Neste Dia Mundial do Teatro de 2017, é para ti que já não tens sombra, que nós escrevemos. Gostaria que soubesses que por toda a parte se faz Teatro. A consciência de que temos uma sombra que nos pertence, constrói um outro eu com quem podemos dialogar. Os filósofos gregos apropriaram-se da ideia de sombra e atribuíram-lhe significados que identificamos como uma aproximação ao nascimento do Teatro, mas é muito provável que os nossos antepassados tenham exercitado a capacidade de jogarem com as sombras projetadas nas cavernas quando dominaram a capacidade de fazer fogo. As pequenas comunidades elaboraram as sonoridades que progressivamente se organizaram nos fonemas que permitiram contar as primeiras histórias.
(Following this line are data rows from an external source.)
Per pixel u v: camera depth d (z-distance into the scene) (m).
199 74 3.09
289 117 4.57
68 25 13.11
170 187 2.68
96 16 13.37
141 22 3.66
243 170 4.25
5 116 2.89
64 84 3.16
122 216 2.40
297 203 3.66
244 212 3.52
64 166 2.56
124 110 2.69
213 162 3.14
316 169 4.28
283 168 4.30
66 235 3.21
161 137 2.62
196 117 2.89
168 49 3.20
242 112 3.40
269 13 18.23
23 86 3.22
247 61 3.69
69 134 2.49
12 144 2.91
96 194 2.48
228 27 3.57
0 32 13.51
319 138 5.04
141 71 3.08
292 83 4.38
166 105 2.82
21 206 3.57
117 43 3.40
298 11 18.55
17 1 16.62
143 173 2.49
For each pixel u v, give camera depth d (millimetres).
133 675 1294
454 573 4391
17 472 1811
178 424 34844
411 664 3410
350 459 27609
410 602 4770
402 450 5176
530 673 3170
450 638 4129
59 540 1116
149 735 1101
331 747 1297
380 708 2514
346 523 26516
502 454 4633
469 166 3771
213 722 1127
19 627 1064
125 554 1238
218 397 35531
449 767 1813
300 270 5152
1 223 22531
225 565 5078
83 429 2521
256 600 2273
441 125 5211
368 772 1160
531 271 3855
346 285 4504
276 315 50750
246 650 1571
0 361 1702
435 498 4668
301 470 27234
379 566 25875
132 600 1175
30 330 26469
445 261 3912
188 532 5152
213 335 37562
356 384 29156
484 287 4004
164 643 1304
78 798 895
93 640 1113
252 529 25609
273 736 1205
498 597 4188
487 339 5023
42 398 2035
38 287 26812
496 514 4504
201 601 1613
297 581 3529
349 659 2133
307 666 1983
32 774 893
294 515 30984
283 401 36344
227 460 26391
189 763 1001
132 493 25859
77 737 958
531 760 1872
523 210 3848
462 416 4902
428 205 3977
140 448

Muito antes da capacidade de escrever, de registar as experiências vividas e as outras, inventadas, os contos terão passado de geração em geração sem deixarem vestígios materiais.

A arte de contar histórias, na mistura do discurso direto com o indireto, introduziu a habilidade de construir outras vozes, outras pessoas, a que poderiam corresponder outras sombras. Há mais de cinquenta mil anos ter-se-á colocado o problema da representação das coisas, e consequentemente o da memória e o da repetição. Ainda hoje é este mesmo problema que todos os dias tentamos resolver quando nos confrontamos com os públicos, e é ao procurarmos desenvolver essas competências estruturantes que nos apercebemos da sua importância na coesão das entidades individuais e coletivas.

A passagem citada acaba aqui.